Hi, I'm Angi
Welcome to my corner of the internet! My passions include travel, photography, books, music, Japanese language and culture, Italian language and culture, and art.

Here at Abbott Lane you'll find my thoughts on these topics and much more. Thanks for stopping by to visit!

Stop Taking Tourist Snapshots: 5 Tips to Take Your Travel Photos to the Next Level

Hey folks! So, this is the time of year that many of you will head off on a vacation (...and where are you going??? Tell me in the comments - I love hearing about others' travel plans!). I thought it'd be great to share some things to think about as you head off into the greater world with camera in hand. I often hear people return from their trip and lament that they feel something is missing from the images they brought back. Of course, nothing can match the magic of actually being there, but keeping a few of these tips in mind while shooting will help you return with photos that go beyond typical snapshots, so you can bring a little bit of the love back home with you.

1. Seek the Unusual
This is probably the most obvious tip, and the one that comes most naturally to people when away from home traveling. But when I say unusual, I mean UNUSUAL. Be a little daring. Seek out nooks and crannies that offer up interesting bits to photograph. Go off the beaten path a little, even if you're in a big city. Tell a weird little story in your photo. This photo was taken in an alley in the Harajuku district of Tokyo. No, I have no idea what it is. But it was fun finding it, and I still get a laugh when I see this photo!

2. Seek the Mundane
Yup. I'm suggesting you also seek out the dull, the quotidian, and the everyday. Why? Because these are the photos that truly fascinate. There's a reason people photograph laundry hanging outside of windows in places like Italy, and it's not because laundry is a gloriously beautiful thing. It's because these types of images give us a sense of our place in the world - how cultures are similar to our own, and how they differ. I love this photo of an electronics store in the Shibuya area of Tokyo. There's just something so every day about it, and at the same time it provides a great glimpse into the energy of the city.

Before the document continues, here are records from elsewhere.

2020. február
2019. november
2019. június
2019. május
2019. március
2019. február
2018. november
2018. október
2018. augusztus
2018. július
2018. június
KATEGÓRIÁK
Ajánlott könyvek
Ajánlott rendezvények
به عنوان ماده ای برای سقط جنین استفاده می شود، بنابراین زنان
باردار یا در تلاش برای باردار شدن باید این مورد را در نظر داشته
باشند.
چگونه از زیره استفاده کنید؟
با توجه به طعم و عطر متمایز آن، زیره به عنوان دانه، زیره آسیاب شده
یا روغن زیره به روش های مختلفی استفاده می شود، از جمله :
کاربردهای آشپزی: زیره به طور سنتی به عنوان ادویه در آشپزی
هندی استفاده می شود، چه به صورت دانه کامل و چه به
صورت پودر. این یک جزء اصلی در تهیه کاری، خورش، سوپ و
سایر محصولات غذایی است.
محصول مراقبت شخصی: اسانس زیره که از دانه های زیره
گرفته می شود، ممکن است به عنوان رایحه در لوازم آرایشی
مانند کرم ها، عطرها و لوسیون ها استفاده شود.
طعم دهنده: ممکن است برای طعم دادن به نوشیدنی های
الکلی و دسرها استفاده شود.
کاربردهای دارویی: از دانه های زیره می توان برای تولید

3. Get up early (or stay out late)
Some of the best times to explore large cities are before it awakens, or after it goes to bed. There's something beautiful and magical about a large urban area completely - or nearly - empty of its usual hustle and bustle. And it should go without saying - be aware of your surroundings, and stay safe!

4. Look around you
When you're at famous monuments or historical sites, be sure to look around and see what else your vantage point has to offer. I took this at the top of Victoria Peak in Hong Kong, but facing the opposite direction of the world famous view. If I hadn't taken a moment to look behind me, I would have missed it!

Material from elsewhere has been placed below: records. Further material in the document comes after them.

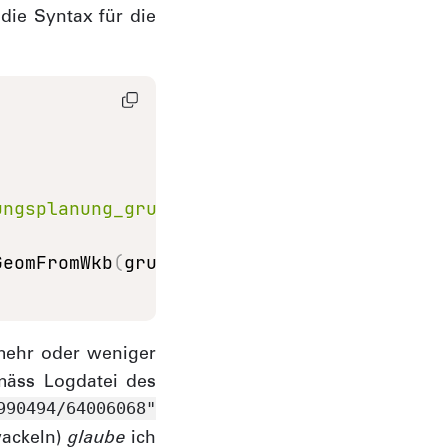
ie Syntax für die
ungsplanung_grundnutzung_v.parquet'
AS
GeomFromWkb
(
grundnutzung
.
geometry
)
)
 mehr oder weniger
mäss Logdatei des
990494/64006068"
wackeln)
glaube
ich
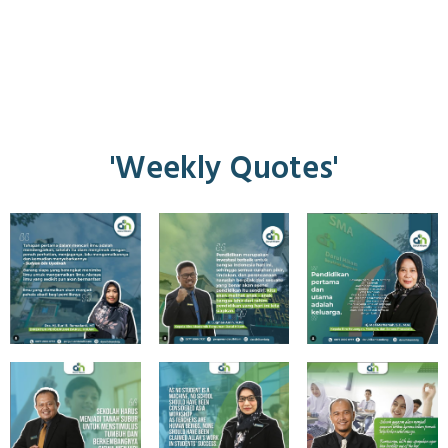
'Weekly Quotes'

5. Photograph for yourself
While it's great to come home with photos of incredible sunsets, amazing vistas, and typical tourist shots of Important Places to prove you were there, in my opinion it's more important to bring home photos that trigger personal memories. This is one of my favorite photos from my time in Tokyo. Surprised? Probably. But let me explain why. This was taken the morning of our first full day in the city. We woke up and walked a bit around our neighborhood until we stumbled across this adorably tiny coffee shop. Up on the second level of the cafe was this small seating area. Not much was there except for a couple of tables, a hanger, a stool, and this stack of books on a box. The smell of coffee filtered up from downstairs, and warm light streamed in through the windows. We sat and watched people move through the streets below on their way to work, while the hissing sound of the espresso machine drifted up from downstairs. I remember how beautifully crafted our drinks were when they arrived at our table, and I remember that this was the very moment I started to fall in love with Tokyo. All of that resides in this photo which, on the surface, probably looks pretty boring to most people. But to me, it's full of precious memories.

BONUS TIP: Print your photos, or make them into an album. It's so important, in this age of speed and disposability, to have something tangible to flip through and enjoy for years to come. When technology moves on to different storage media, or your hard drive (heaven forbid) crashes, you'll still have something in hand to revisit and share with family and friends well into the future.


  1. Hi Angi, thanks for the tips! We are headed to a beach wedding in Greece, a mountain cabin on the German/Austrian border, the city of Nuernberg, and in addition I get to spend a day in Berlin and sing a Sunday morning service with a traveling choir in Leipzig's Thomaskirche, where Bach was head music guy. Very very lucky.
    I plan to travel light with just with my iPhone camera. I am a way amateur photographer, but have some running collections of images I like, triggered by what catches my eye: street musicians, metal and stone, bicycles, doors and windows, shoes, roofs and facades, flowers.

    1. Your trip sounds absolutely INCREDIBLE! You'll be spoiled for choice with all of the locations you'll be hitting. And the iPhone makes for an incredible travel companion! Do you use any apps to edit your images? I'm a big fan of both Snapseed and VSCO. They both give my iPhone photos a little something extra when they need it. Enjoy your travels!!!